Candidate naming can use a lightweight dictionary preselection strategy.
A RAM-based variant uses an image tagging model for richer candidate words.
The extended vocabulary is passed to an open-vocabulary segmentation backbone.
Post-processing separates pixels assigned to known labels from pixels assigned to newly added unknown labels.
Evaluation covers anomaly segmentation and open-world segmentation settings.

Clipomaly is described as zero-shot with no anomaly-specific training data.
It is evaluated on RoadAnomaly and Segment-Me-If-You-Can AnomalyTrack.
The paper also discusses open-world settings with Cityscapes and BDD-Anomaly.
Reported RoadAnomaly results include 57.8 mIoU and 84.74 AUPR for the RAM plus CLIP-Best variant.
Reported SMIYC results include 75.1 mIoU and 94.74 AUPR for the same variant.
A dictionary variant is lighter and still competitive, with reported RoadAnomaly mIoU above prior methods.

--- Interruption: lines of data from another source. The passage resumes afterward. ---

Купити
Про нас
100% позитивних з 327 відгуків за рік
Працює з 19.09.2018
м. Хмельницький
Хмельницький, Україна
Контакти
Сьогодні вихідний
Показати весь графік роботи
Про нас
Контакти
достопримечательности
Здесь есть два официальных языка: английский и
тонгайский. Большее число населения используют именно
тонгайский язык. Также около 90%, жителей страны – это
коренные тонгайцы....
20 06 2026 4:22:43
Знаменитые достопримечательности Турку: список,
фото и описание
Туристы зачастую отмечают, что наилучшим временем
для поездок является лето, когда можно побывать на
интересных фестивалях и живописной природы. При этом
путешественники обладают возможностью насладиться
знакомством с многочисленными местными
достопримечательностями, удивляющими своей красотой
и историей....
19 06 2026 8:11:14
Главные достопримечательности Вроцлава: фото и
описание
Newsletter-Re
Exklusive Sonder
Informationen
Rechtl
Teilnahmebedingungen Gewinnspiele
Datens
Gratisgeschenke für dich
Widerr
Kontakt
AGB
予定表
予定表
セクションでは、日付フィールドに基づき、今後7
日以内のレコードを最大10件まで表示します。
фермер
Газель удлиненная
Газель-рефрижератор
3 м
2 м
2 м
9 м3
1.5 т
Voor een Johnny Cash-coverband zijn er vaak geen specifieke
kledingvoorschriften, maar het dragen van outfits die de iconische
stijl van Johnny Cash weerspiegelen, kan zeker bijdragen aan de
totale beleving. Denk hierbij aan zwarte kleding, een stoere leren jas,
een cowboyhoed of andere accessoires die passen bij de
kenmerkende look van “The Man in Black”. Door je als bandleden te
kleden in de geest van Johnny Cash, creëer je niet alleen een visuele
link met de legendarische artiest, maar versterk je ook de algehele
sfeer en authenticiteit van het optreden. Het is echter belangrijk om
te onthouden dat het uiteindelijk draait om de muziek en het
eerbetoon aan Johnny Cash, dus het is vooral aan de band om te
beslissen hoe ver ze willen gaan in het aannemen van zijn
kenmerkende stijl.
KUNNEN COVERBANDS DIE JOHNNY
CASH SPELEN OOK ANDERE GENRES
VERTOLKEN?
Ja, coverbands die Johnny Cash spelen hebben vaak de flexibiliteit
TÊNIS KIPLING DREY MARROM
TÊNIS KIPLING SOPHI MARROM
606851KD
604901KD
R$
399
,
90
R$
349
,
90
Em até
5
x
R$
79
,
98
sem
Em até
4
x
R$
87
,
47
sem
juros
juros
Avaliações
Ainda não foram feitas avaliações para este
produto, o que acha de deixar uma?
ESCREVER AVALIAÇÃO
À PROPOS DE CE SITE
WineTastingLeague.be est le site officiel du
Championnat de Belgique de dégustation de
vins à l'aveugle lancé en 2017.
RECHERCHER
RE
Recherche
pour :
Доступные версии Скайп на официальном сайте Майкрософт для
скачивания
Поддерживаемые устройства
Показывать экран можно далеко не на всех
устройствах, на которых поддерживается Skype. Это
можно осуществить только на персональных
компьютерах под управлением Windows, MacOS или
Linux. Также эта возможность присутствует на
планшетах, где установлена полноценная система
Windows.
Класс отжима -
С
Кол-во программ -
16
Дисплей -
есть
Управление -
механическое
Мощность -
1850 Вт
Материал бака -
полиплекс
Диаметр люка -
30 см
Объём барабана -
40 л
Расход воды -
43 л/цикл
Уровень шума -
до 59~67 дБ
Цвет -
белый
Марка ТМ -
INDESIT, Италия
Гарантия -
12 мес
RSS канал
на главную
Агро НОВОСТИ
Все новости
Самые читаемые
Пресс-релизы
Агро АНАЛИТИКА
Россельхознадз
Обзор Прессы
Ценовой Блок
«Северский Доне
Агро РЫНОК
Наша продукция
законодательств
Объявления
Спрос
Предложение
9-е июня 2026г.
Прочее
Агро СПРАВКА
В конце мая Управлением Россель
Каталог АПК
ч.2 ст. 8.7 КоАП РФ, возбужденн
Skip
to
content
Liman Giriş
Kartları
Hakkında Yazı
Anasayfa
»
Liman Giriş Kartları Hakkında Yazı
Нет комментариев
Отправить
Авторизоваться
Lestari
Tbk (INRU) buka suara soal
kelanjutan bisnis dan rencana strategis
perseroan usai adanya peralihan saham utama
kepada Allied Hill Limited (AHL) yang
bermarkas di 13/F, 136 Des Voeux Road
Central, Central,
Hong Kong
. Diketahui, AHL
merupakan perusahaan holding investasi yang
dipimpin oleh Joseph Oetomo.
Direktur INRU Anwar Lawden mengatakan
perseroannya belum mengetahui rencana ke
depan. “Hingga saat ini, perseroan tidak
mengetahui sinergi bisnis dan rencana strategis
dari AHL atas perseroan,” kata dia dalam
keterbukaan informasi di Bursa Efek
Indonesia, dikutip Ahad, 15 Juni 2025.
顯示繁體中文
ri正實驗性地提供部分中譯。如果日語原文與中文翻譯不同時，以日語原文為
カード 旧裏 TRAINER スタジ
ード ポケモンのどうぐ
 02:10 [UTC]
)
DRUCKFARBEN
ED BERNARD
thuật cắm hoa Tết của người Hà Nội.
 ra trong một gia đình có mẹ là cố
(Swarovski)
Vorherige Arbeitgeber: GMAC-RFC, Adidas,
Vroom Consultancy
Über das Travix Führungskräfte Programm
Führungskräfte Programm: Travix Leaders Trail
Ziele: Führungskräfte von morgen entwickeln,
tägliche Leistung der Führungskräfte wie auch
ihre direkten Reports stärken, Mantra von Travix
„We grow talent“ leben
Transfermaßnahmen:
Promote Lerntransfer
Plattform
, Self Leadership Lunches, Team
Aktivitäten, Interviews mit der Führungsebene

Adds semantic names to anomalies, which helps triage and downstream reasoning.
Zero-shot operation makes it useful before domain-specific anomaly labels exist.
Dynamic vocabulary extension is better aligned with open-world deployment than fixed prompt lists.
The method can reuse existing open-vocabulary segmentation backbones.
It is directly motivated by autonomous driving anomaly segmentation benchmarks.
The RAM and dictionary variants provide a tradeoff between semantic richness and compute.

Candidate labels can be wrong, too generic, or operationally misleading.
CLIP similarity can confuse visually similar objects with different hazards.
RAM-based tagging is computationally heavier and may not fit embedded runtime budgets.
Dictionary-based naming can miss airport-specific or local terminology.
The method segments in 2D and does not estimate object depth, velocity, or 3D envelope.
Known-class segmentation quality can degrade if the extended vocabulary introduces confusing terms.

Clipomaly is relevant for camera anomaly alerts on ramps, service roads, and stand areas.
Semantic anomaly labels could help remote operators distinguish debris, animals, equipment, and unusual vehicles.
The dynamic vocabulary concept is attractive for airports because object taxonomies vary by operator and geography.
It needs an airside candidate dictionary and evaluation set before use on apron video.
Outputs should feed a 3D localization layer before vehicle planning reacts to them.
It is best suited for perception monitoring, review, and data mining rather than sole safety perception.

Use an airport-specific known-class list and keep candidate anomaly labels separate from approved production classes.
Log the candidate-name source, such as RAM or dictionary, for each anomaly.
Validate false positives on markings, shadows, aircraft parts, reflections, and wet pavement.
Pair 2D anomaly masks with LiDAR, stereo, or monocular depth before assigning hazard zones.
Tune vocabulary extension conservatively so common known objects are not relabeled as unknowns.
Build a review loop to promote repeated anomaly names into the training taxonomy.